_Exercise goal:_
Scan the material below for every line with the string "responder", and copy those lines.
Data shown: Begin
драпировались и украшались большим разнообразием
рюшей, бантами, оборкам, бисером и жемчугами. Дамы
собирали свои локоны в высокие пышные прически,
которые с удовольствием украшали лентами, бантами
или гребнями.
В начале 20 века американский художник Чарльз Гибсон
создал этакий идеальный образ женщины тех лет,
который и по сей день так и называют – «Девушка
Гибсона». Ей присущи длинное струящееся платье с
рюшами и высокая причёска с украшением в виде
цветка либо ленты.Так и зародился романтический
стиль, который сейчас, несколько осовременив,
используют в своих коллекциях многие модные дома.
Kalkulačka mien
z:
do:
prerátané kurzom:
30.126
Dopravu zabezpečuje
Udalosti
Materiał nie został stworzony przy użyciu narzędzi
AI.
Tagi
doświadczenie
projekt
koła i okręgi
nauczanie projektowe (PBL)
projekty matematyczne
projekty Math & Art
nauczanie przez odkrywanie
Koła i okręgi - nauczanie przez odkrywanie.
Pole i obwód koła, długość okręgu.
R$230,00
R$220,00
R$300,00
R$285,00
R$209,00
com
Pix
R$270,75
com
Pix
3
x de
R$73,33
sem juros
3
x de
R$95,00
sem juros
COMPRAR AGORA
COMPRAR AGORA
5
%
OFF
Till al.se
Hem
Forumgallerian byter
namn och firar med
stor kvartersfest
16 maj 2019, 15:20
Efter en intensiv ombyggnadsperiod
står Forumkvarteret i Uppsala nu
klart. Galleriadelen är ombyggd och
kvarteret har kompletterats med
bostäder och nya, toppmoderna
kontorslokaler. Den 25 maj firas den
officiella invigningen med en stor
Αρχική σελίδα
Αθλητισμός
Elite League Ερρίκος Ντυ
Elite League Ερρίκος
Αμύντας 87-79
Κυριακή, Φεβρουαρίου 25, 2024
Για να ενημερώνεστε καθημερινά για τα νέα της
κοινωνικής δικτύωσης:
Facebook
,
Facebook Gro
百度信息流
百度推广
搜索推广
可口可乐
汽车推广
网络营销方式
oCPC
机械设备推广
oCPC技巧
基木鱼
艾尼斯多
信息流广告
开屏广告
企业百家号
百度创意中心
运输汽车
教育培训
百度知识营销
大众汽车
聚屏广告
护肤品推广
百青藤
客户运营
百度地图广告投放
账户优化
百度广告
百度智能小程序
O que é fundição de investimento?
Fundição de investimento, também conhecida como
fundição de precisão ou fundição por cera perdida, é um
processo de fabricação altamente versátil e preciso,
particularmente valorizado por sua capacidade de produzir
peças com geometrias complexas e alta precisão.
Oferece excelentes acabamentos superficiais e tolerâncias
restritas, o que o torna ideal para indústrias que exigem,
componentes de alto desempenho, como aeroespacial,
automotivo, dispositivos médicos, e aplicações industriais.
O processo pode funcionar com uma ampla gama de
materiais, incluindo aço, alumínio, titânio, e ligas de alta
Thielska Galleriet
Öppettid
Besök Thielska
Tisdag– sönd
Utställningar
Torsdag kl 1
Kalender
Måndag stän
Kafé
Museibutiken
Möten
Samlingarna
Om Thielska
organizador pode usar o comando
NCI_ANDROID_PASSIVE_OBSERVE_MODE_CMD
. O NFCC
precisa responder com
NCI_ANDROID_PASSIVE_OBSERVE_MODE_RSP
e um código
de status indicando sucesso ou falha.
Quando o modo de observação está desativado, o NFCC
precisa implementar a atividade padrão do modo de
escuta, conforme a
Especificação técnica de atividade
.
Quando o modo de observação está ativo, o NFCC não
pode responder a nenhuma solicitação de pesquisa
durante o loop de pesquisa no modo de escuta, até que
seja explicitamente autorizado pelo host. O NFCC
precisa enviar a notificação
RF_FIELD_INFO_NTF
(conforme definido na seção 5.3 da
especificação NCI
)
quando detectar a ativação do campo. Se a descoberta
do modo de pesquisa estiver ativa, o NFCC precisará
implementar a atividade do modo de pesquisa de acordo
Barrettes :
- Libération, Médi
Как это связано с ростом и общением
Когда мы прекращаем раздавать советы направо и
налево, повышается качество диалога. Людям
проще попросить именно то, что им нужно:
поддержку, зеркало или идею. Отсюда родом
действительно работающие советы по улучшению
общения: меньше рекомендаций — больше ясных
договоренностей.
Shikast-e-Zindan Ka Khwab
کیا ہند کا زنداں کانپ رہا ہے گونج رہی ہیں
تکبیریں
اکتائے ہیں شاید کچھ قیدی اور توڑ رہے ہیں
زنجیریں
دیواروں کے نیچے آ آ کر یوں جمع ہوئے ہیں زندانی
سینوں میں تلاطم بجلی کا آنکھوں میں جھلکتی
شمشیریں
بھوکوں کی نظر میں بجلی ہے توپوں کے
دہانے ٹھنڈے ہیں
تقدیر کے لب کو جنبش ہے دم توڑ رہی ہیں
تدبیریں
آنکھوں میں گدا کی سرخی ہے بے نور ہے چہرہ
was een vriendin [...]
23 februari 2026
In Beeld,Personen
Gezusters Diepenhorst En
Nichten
Data shown: End
_Answer to this exercise:_
precisa responder com
pode responder a nenhuma solicitação de pesquisa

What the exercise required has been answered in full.